Das Einzige, woran ich mich noch erinnere, sind Moms Augen. Sie waren grau wie meine eigenen, grau wie Gewitterwolken. Vielleicht bin ich deswegen so … na ja, davon besessen, dass ich immerzu versuche, die Welt mit ihren Augen zu sehen. Wenn ich das hinkriege, dann finde ich Mom wieder, davon bin ich fest überzeugt. Ich glaube nämlich, dass sie es irgendwie geschafft hat, auf die andere Seite zu gelangen, zu Dad, und jetzt können sie beide nicht mehr zurück. Dafür brauchen sie meine Hilfe. Und darum, unter anderem, muss ich hier verschwinden.

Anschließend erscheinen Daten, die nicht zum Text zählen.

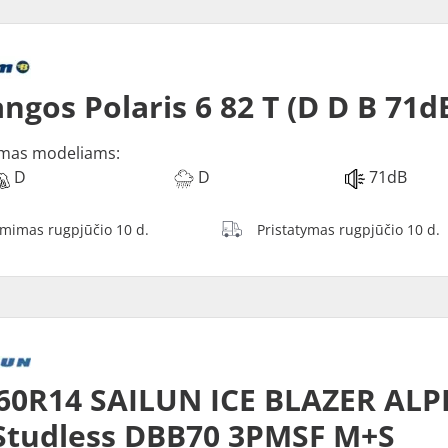
ngos Polaris 6 82 T (D D B 71d
mas modeliams:
D
D
71dB
ėmimas rugpjūčio 10 d.
Pristatymas rugpjūčio 10 d.
60R14 SAILUN ICE BLAZER ALP
Studless DBB70 3PMSF M+S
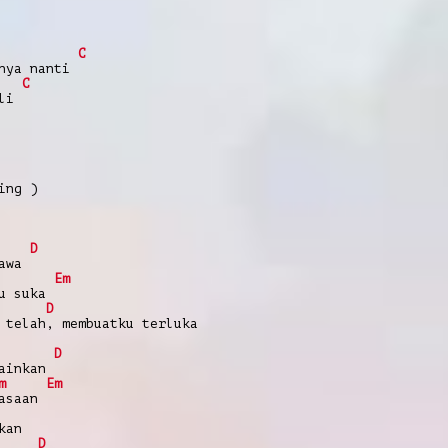
C
nya nanti
C
li
ng )
D
awa
Em
u suka
D
 telah, membuatku terluka
D
ainkan
m
Em
asaan
kan
D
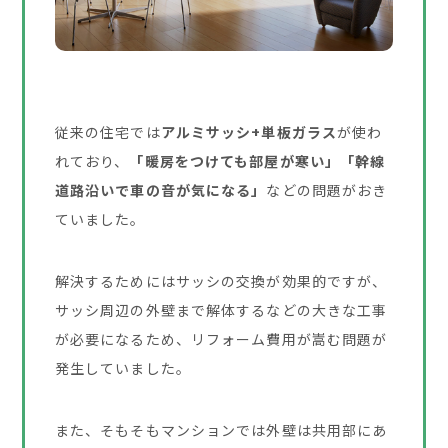
従来の住宅では
アルミサッシ+単板ガラス
が使わ
れており、
「暖房をつけても部屋が寒い」「幹線
道路沿いで車の音が気になる」
などの問題がおき
ていました。
解決するためにはサッシの交換が効果的ですが、
サッシ周辺の外壁まで解体するなどの大きな工事
が必要になるため、リフォーム費用が嵩む問題が
発生していました。
また、そもそもマンションでは外壁は共用部にあ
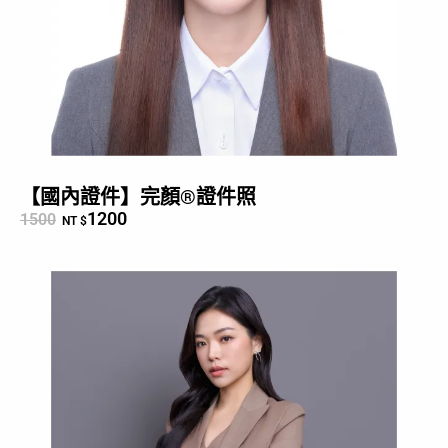
【國內證件】完顏®證件照
1200
1500
NT $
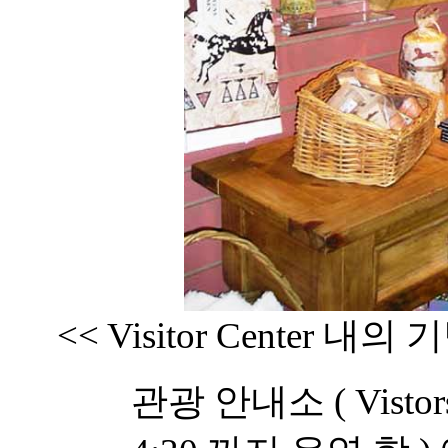
<< Visitor Center 
관광 안내소 ( Visto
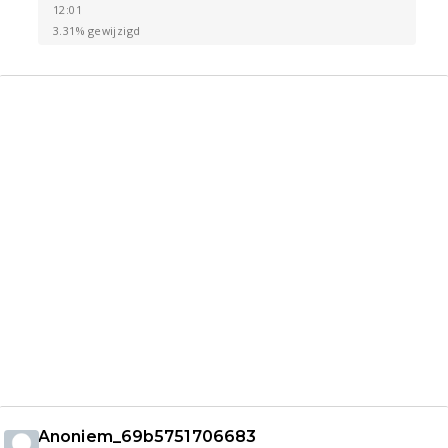
12:01
3.31% gewijzigd
Anoniem_69b5751706683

Der Buchumschlag ist … unheimlich. Man sieht eine zerbombte,verwüstete Landschaft mit verkrüppelten Bäumen. Die Bäume recken ihre pechschwarzen krummen Äste in den Himmel, der blaurot wie ein Bluterguss ist, ein strudelndes Dunkellila mit orange, gelben und blutroten Streifen. Ein zerklüfteter Berg ragt hoch empor. Die Landschaft ist von sonderbaren Wesen bevölkert, halb Drachen, halb Wölfe, mit geifernden Fängen und schräg stehenden Goldaugen. Es sieht alles total bizarr und gruselig aus. Zugleich ist es mir so vertraut, als hätte ich diese Landschaft schon einmal gesehen. Oder als würde ich irgendwie dort hingehören.

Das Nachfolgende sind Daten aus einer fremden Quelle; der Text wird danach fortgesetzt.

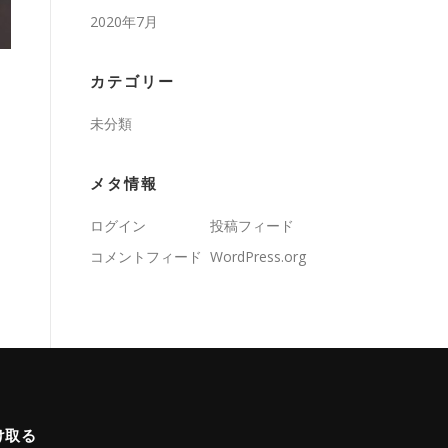
2020年7月
カテゴリー
未分類
メタ情報
ログイン
投稿フィード
コメントフィード
WordPress.org
け取る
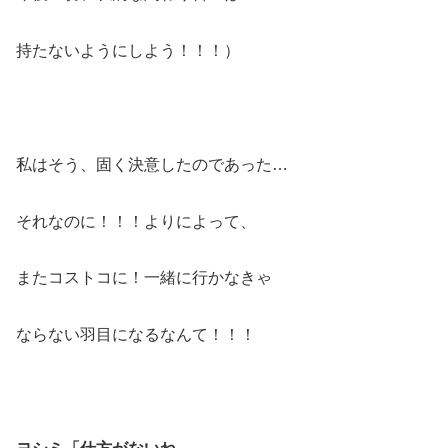
持たないようにしよう！！！）
私はそう、固く決意したのであった…
それなのに！！！よりによって、
またコストコに！一緒に行かなきゃ
ならない羽目になるなんて！！！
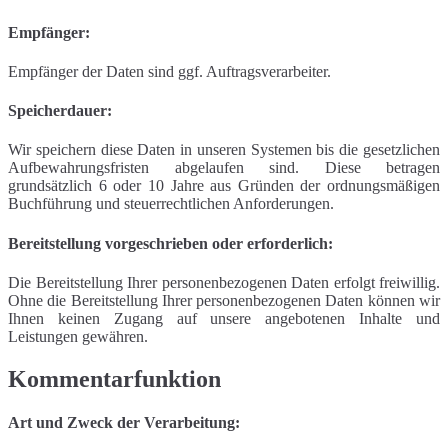
Empfänger:
Empfänger der Daten sind ggf. Auftragsverarbeiter.
Speicherdauer:
Wir speichern diese Daten in unseren Systemen bis die gesetzlichen
Aufbewahrungsfristen abgelaufen sind. Diese betragen
grundsätzlich 6 oder 10 Jahre aus Gründen der ordnungsmäßigen
Buchführung und steuerrechtlichen Anforderungen.
Bereitstellung vorgeschrieben oder erforderlich:
Die Bereitstellung Ihrer personenbezogenen Daten erfolgt freiwillig.
Ohne die Bereitstellung Ihrer personenbezogenen Daten können wir
Ihnen keinen Zugang auf unsere angebotenen Inhalte und
Leistungen gewähren.
Kommentarfunktion
Art und Zweck der Verarbeitung:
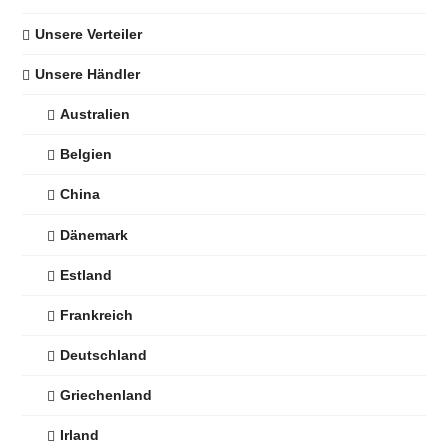
Unsere Verteiler
Unsere Händler
Australien
Belgien
China
Dänemark
Estland
Frankreich
Deutschland
Griechenland
Irland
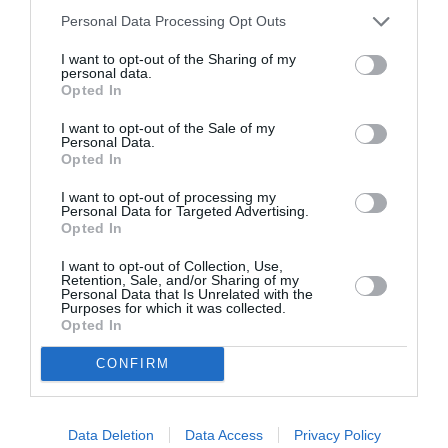
Personal Data Processing Opt Outs
Kαλλιτεχνική Διεύθυνση:
Μαρία Αλμπάνη
Συνδιοργάνωση:
Λόλα Νικολάου
I want to opt-out of the Sharing of my
personal data.
Επιμέλεια:
Στέφανος Τσιτσόπουλος
Opted In
Κεντρική φωτογραφία θέματος: Μαρίνα Κροντηρά, The King,
I want to opt-out of the Sale of my
Αθήνα 2022 (λεπτομέρεια)
Personal Data.
Opted In
Ταυτότητα Εκδήλωσης
I want to opt-out of processing my
Personal Data for Targeted Advertising.
Opted In
Ημερομηνία:
I want to opt-out of Collection, Use,
Retention, Sale, and/or Sharing of my
23/06/2022
23/07/2022
Από:
Εως:
Personal Data that Is Unrelated with the
Purposes for which it was collected.
Εγκαίνια: Πέμπτη 23 Ιουνίου 2022, 19:00 – 22:00
Opted In
Ώρες λειτουργίας: Τρίτη, Πέμπτη, Παρασκευή, 11:00 -
20:00, Τετάρτη & Σάββατο 11:00 - 15:00
CONFIRM
Τοποθεσία:
Γκαλερί Άλμα, Υψηλάντου 24, Κολωνάκι, Αθήνα
Data Deletion
Data Access
Privacy Policy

So sieht es auf der anderen Seite aus. Und so habe ich es auf meine Zimmerwände gemalt, den Himmel, die Bäume, den Berg, alles ganz genauso wie auf dem Buchumschlag.
Bis auf die Tür.
Ich meine keine richtige Tür, so wie die, durch die man nach unten in die Küche kommt, wo es warm und gemütlich ist. Nein, diese Tür habe ich im Schlaf gemalt. Schon zwei Mal. Beim ersten Mal habe ich so einen Schreck gekriegt, dass ich sie sofort wieder übermalt habe. Beim zweiten Mal, das war erst vor einem Monat oder so, habe ich sie gelassen, sozusagen als persönliche Herausforderung. Denn die Tür ist noch nicht fertig. Sie hat keine Klinke, deswegen kann man sie nicht öffnen. Darüber habe ich in letzter Zeit oft nachgedacht, besonders nach dem Vorfall letzte Nacht. Ich bin zu dem Schluss gekommen, dass der letzte Schritt – die Klinke zu malen – eine bewusste Entscheidung sein muss, nicht etwas, das ich im Traum mache. Ich habe nur noch nicht den Mut dazu aufgebracht, was okay war. Bis jetzt.
Denn nach dem, was letzte Nacht passiert ist, weiß ich, dass ich fortgehen muss.